Small area estimation (SAE) techniques are used to construct model-based estimators when direct survey estimators cannot achieve desired statistical reliability. To account for the zero-contamination and right-skew of the sheet and rill erosion data in our case study, we consider a zero-inflated log-normal model framework and extend the two-part model of Chandra and Chambers (2016) by including an additional parameter to account for significant correlation between the pair of random effects for an area. We develop an empirical Bayes predictor of the area mean that replaces the unknown model parameters in the best predictor, which is guaranteed to be unbiased and have the minimum mean squared error, with consistent parameter estimates. We address the analytic challenges associated with parameter estimation under this model framework by using a maximum likelihood method. Maximum likelihood estimation is challenging because of a need to integrate over a bivariate distribution of the pair of random effects for a county. We transform the bivariate integral to a univariate integral to facilitate numerical integration through a computationally efficient Gauss-Hermite approximation. Computationally efficiency in terms of assessing statistical uncertainty in the estimates is further enhanced by using the "one-step" MSE estimator, an estimator we propose that does not require resampling. The reliable county-level erosion estimates that are not obtainable from the NRI sample data can be used to prioritize conservation resource allocation at a more granular level. To help practitioners implement our SAE methodology, we develop an R package saezero, available at https://github.com/XiaodanLyu/saezero.

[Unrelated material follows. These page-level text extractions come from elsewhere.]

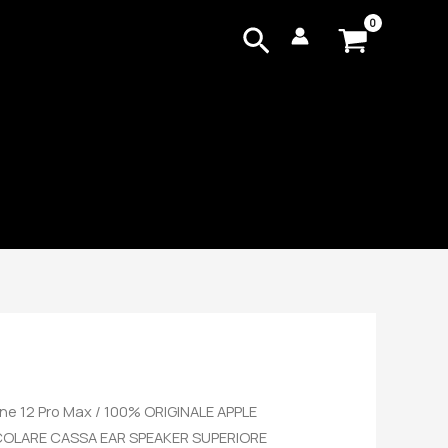
Cerca
ne 12 Pro Max
/ 100% ORIGINALE APPLE
ICOLARE CASSA EAR SPEAKER SUPERIORE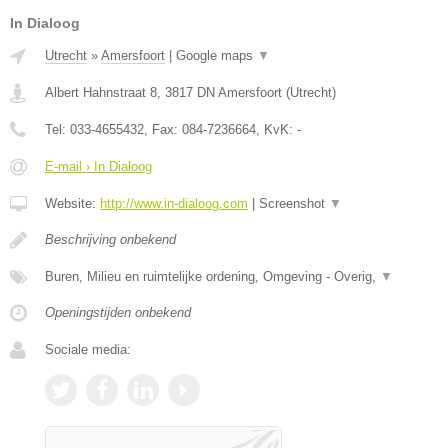
In Dialoog
Utrecht
»
Amersfoort
|
Google maps
▼
Albert Hahnstraat 8
,
3817 DN
Amersfoort
(
Utrecht
)
Tel:
033-4655432
, Fax:
084-7236664
, KvK:
-
E-mail › In Dialoog
Website:
http://www.in-dialoog.com
|
Screenshot
▼
Beschrijving onbekend
Buren, Milieu en ruimtelijke ordening, Omgeving - Overig,
▼
Openingstijden onbekend
Sociale media: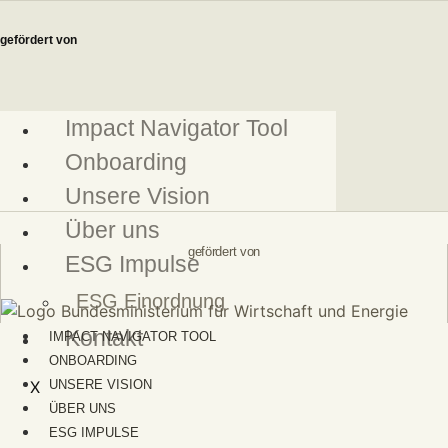
Zum
Inhalt
gefördert von
springen
Impact Navigator Tool
Onboarding
Unsere Vision
Über uns
gefördert von
ESG Impulse
ESG Einordnung
Kontakt
IMPACT NAVIGATOR TOOL
ONBOARDING
X
UNSERE VISION
ÜBER UNS
ESG IMPULSE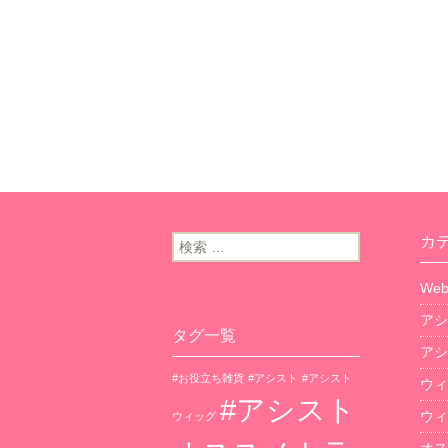
カ
検索:
We
アシ
タグ一覧
アシ
#お役立ち雑貨
#アシスト
#アシスト
ウィ
#アシスト
ウィ
ウィッグ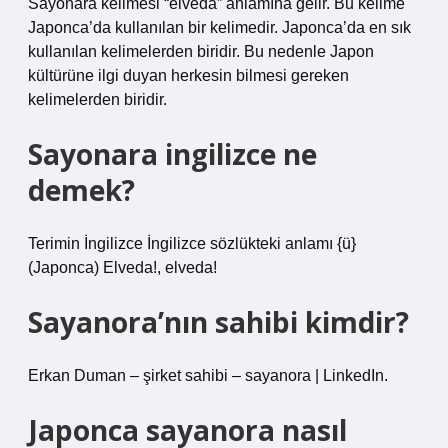
Sayonara kelimesi “elveda” anlamına gelir. Bu kelime
Japonca’da kullanılan bir kelimedir. Japonca’da en sık
kullanılan kelimelerden biridir. Bu nedenle Japon
kültürüne ilgi duyan herkesin bilmesi gereken
kelimelerden biridir.
Sayonara ingilizce ne
demek?
Terimin İngilizce İngilizce sözlükteki anlamı {ü}
(Japonca) Elveda!, elveda!
Sayanora’nın sahibi kimdir?
Erkan Duman – şirket sahibi – sayanora | LinkedIn.
Japonca sayanora nasıl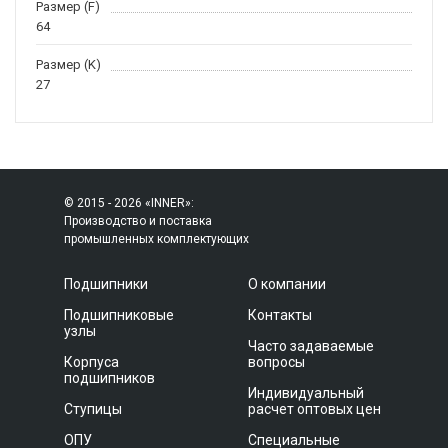
Размер (F)
64
Размер (K)
27
© 2015 - 2026 «INNER»:
Производство и поставка
промышленных комплектующих
Подшипники
О компании
Подшипниковые
Контакты
узлы
Часто задаваемые
Корпуса
вопросы
подшипников
Индивидуальный
Ступицы
расчет оптовых цен
ОПУ
Специальные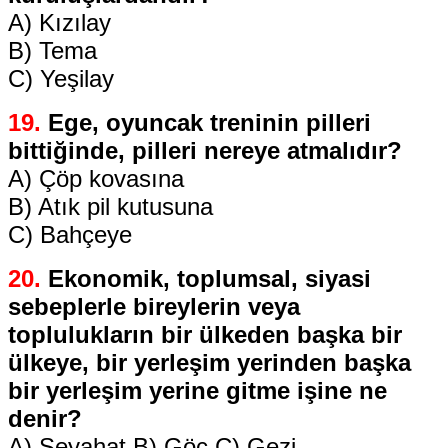
A) Kızılay
B) Tema
C) Yeşilay
19.
Ege, oyuncak treninin pilleri
bittiğinde, pilleri nereye atmalıdır?
A) Çöp kovasına
B) Atık pil kutusuna
C) Bahçeye
20.
Ekonomik, toplumsal, siyasi
sebeplerle bireylerin veya
toplulukların bir ülkeden başka bir
ülkeye, bir yerleşim yerinden başka
bir yerleşim yerine gitme işine ne
denir?
A) Seyahat B) Göç C) Gezi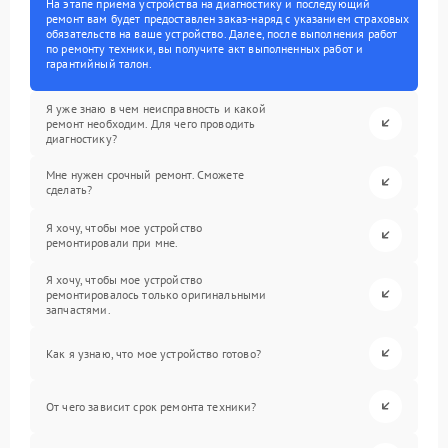
На этапе приема устройства на диагностику и последующий
ремонт вам будет предоставлен заказ-наряд с указанием страховых
обязательств на ваше устройство. Далее, после выполнения работ
по ремонту техники, вы получите акт выполненных работ и
гарантийный талон.
Я уже знаю в чем неисправность и какой
ремонт необходим. Для чего проводить
диагностику?
Мне нужен срочный ремонт. Сможете
сделать?
Я хочу, чтобы мое устройство
ремонтировали при мне.
Я хочу, чтобы мое устройство
ремонтировалось только оригинальными
запчастями.
Как я узнаю, что мое устройство готово?
От чего зависит срок ремонта техники?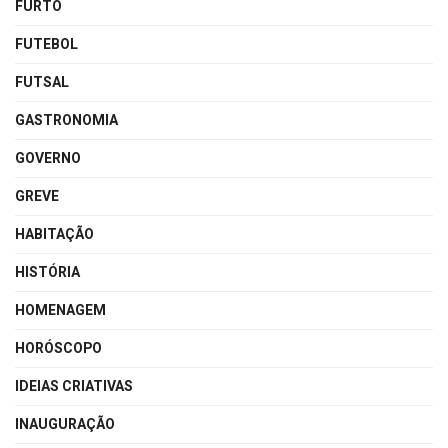
FURTO
FUTEBOL
FUTSAL
GASTRONOMIA
GOVERNO
GREVE
HABITAÇÃO
HISTÓRIA
HOMENAGEM
HORÓSCOPO
IDEIAS CRIATIVAS
INAUGURAÇÃO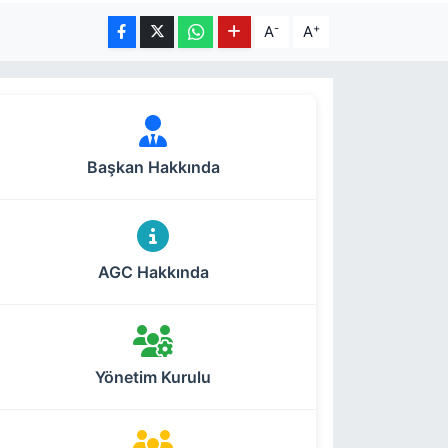
-
+
A
A
Başkan Hakkında
AGC Hakkında
Yönetim Kurulu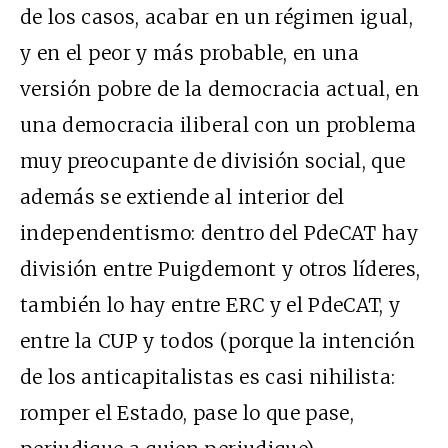
de los casos, acabar en un régimen igual,
y en el peor y más probable, en una
versión pobre de la democracia actual, en
una democracia iliberal con un problema
muy preocupante de división social, que
además se extiende al interior del
independentismo: dentro del PdeCAT hay
división entre Puigdemont y otros líderes,
también lo hay entre ERC y el PdeCAT, y
entre la CUP y todos (porque la intención
de los anticapitalistas es casi nihilista:
romper el Estado, pase lo que pase,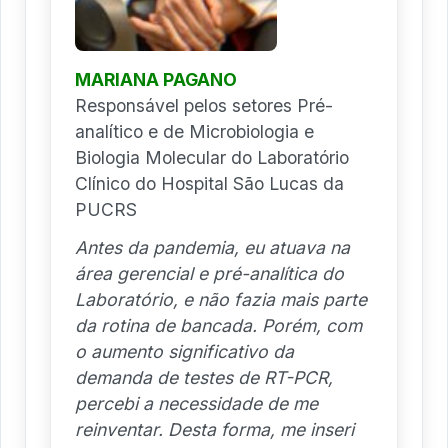
MARIANA PAGANO
Responsável pelos setores Pré-
analítico e de Microbiologia e
Biologia Molecular do Laboratório
Clínico do Hospital São Lucas da
PUCRS
Antes da pandemia, eu atuava na
área gerencial e pré-analítica do
Laboratório, e não fazia mais parte
da rotina de bancada. Porém, com
o aumento significativo da
demanda de testes de RT-PCR,
percebi a necessidade de me
reinventar. Desta forma, me inseri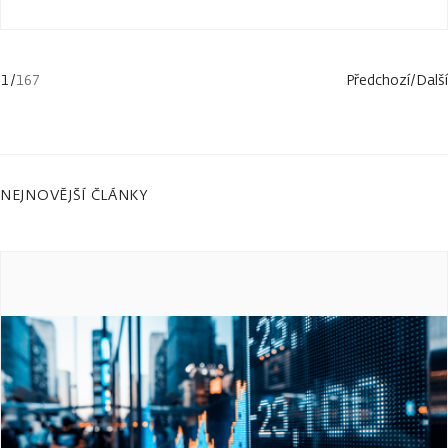
1
/
167
Předchozí
/
Další
NEJNOVĚJŠÍ ČLÁNKY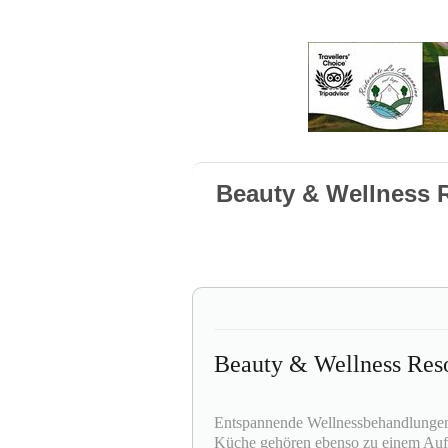
Beauty & Wellness R
Beauty & Wellness Reso
Entspannende Wellnessbehandlungen,
Küche gehören ebenso zu einem Aufe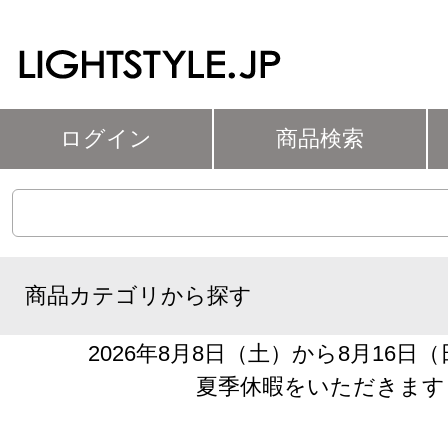
ログイン
商品検索
商品カテゴリから探す
2026年8月8日（土）から8月16日
夏季休暇をいただきます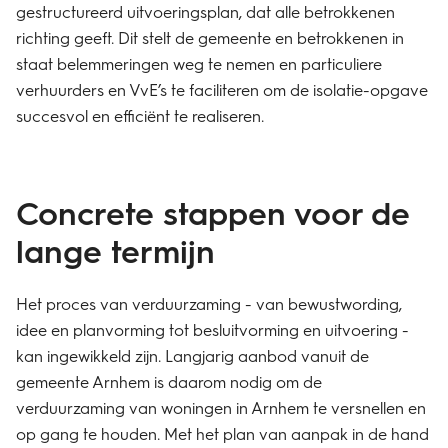
gestructureerd uitvoeringsplan, dat alle betrokkenen
richting geeft. Dit stelt de gemeente en betrokkenen in
staat belemmeringen weg te nemen en particuliere
verhuurders en VvE’s te faciliteren om de isolatie-opgave
succesvol en efficiënt te realiseren.
Concrete stappen voor de
lange termijn
Het proces van verduurzaming - van bewustwording,
idee en planvorming tot besluitvorming en uitvoering -
kan ingewikkeld zijn. Langjarig aanbod vanuit de
gemeente Arnhem is daarom nodig om de
verduurzaming van woningen in Arnhem te versnellen en
op gang te houden. Met het plan van aanpak in de hand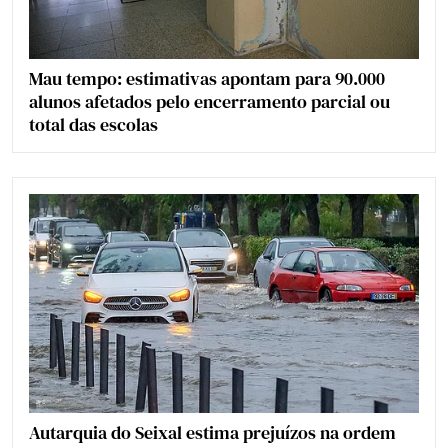
Mau tempo: estimativas apontam para 90.000
alunos afetados pelo encerramento parcial ou
total das escolas
Autarquia do Seixal estima prejuízos na ordem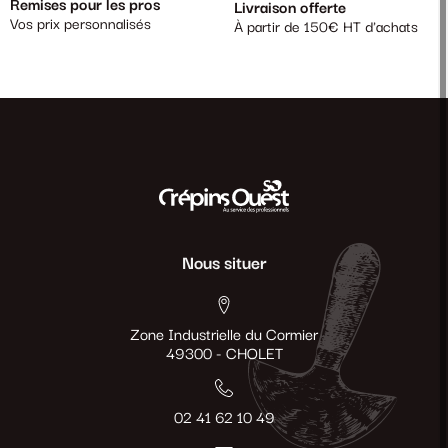
Remises pour les pros
Livraison offerte
Vos prix personnalisés
À partir de 150€ HT d'achats
Nous situer
Zone Industrielle du Cormier
49300 - CHOLET
02 41 62 10 49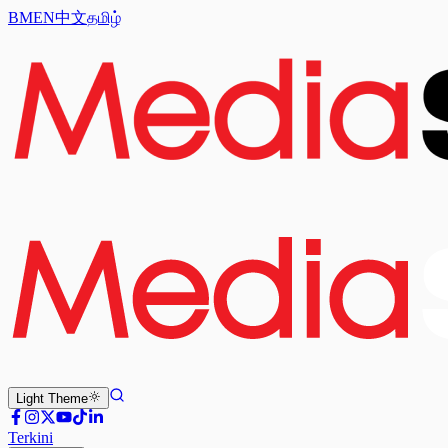
BM
EN
中文
தமிழ்
Light
Theme
Terkini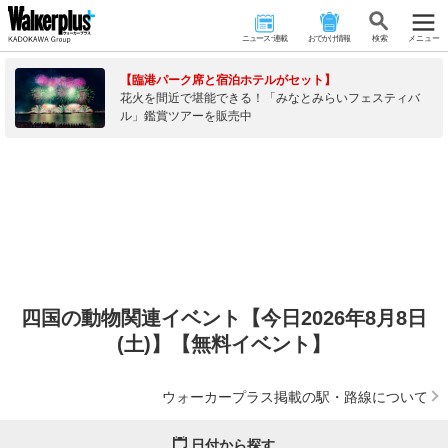
ニュース･連載
おでかけ情報
検 索
メニュー
【臨港パーク席と宿泊ホテルがセット】
花火を間近で堪能できる！「みなとみらいフェスティバ
ル」鑑賞ツアーを販売中
四国の動物関連イベント【今日2026年8月8日
(土)】【無料イベント】
ウォーカープラス掲載の駅・路線について
日付から探す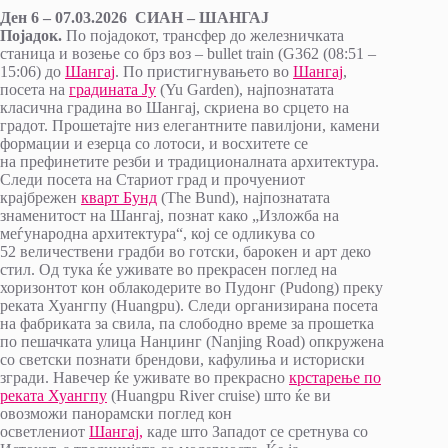
Ден 6 – 07.03.2026 СИАН – ШАНГАЈ
Појадок.
По појадокот, трансфер до железничката
станица и возење со брз воз – bullet train (G362 (08:51 –
15:06) до
Шангај
. По пристигнувањето во
Шангај
,
посета на
градината Ју
(Yu Garden), најпознатата
класична градина во Шангај, скриена во срцето на
градот. Прошетајте низ елегантните павилјони, камени
формации и езерца со лотоси, и восхитете се
на префинетите резби и традиционалната архитектура.
Следи посета на Стариот град и прочуениот
крајбрежен
кварт Бунд
(The Bund), најпознатата
знаменитост на Шангај, познат како „Изложба на
меѓународна архитектура“, кој се одликува со
52 величествени градби во готски, барокен и арт деко
стил. Од тука ќе уживате во прекрасен поглед на
хоризонтот кон облакодерите во Пудонг (Pudong) преку
реката Хуангпу (Huangpu). Следи организирана посета
на фабриката за свила, па слободно време за прошетка
по пешачката улица Нанџинг (Nanjing Road) опкружена
со светски познати брендови, кафулиња и историски
згради. Навечер ќе уживате во прекрасно
крстарење по
реката Хуангпу
(Huangpu River cruise) што ќе ви
овозможи панорамски поглед кон
осветлениот
Шангај,
каде што Западот се сретнува со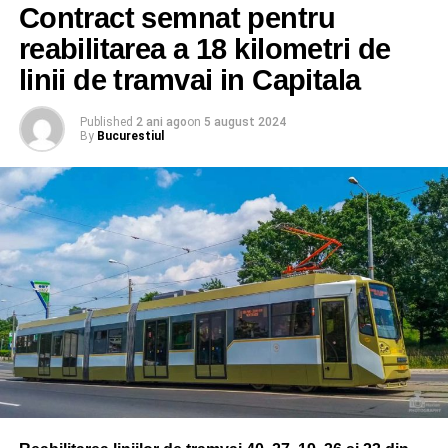
Contract semnat pentru
reabilitarea a 18 kilometri de
linii de tramvai in Capitala
Published
2 ani ago
on
5 august 2024
By
Bucurestiul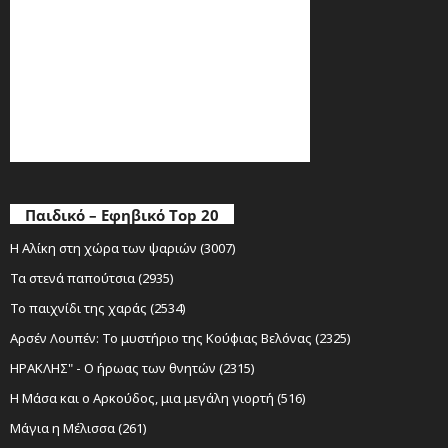
Παιδικό – Εφηβικό Top 20
Η Αλίκη στη χώρα των ψαριών (3007)
Τα στενά παπούτσια (2935)
Το παιχνίδι της χαράς (2534)
Αρσέν Λουπέν: Το μυστήριο της Κούφιας Βελόνας (2325)
ΗΡΑΚΛΗΣ" - Ο ήρωας των θνητών (2315)
Η Μάσα και ο Αρκούδος, μια μεγάλη γιορτή (516)
Μάγια η Μέλισσα (261)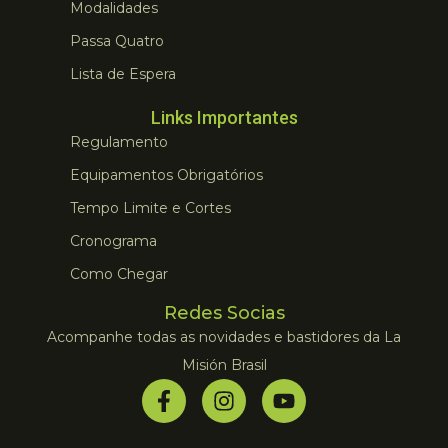
Modalidades
Passa Quatro
Lista de Espera
Links Importantes
Regulamento
Equipamentos Obrigatórios
Tempo Limite e Cortes
Cronograma
Como Chegar
Redes Socias
Acompanhe todas as novidades e bastidores da La
Misión Brasil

Besides the characteristic of reliability, there are many other dimensions of data quality, such as accuracy, consistency, timeliness, usability, accessibility, and relevance, which are featured in the quality assurance (QA) process of NRI. The QA process is operationally complex as the involved databases are large in scale. Effective visualization techniques, under the help of well-managed databases, can facilitate the QA process by alleviating the cognitive load and enabling user-data interactions. By using the reactive framework of R shiny, we built three web-based graphical tools intended to be used by NRI. The first tool "iNtr", whose public version is available at https://lyux.shinyapps.io/table_review/, is designed to help with the labor-intensive NRI table review process so that data accuracy and consistency can be checked as much as possible without sacrificing the timeliness of the NRI releases. The second tool "VISCOVER", available at https://lyux.shinyapps.io/viscover/, is developed to check the accuracy of the auxiliary variables, i.e., public soil and crop-cover data, used in the case study of our SAE methodology. An R package viscover, available at https://github.com/XiaodanLyu/viscover, has also been developed by us for practitioners to query the two databases easily. The third tool "SREM", available at https://lyux.shinyapps.io/srem/, presents an interactive sheet and rill erosion map at a 30-meter spatial resolution to enhance the usability and accessibility of NRI in that the NRI erosion estimates used to be available only at national and state level in the form of printed figures and tables. "SREM" is built upon five databases --- one sheet-and-rill-erosion and four soil-erosion-factor databases we created by assembling the NRI Database and several other public databases by data linkage and statistical modeling.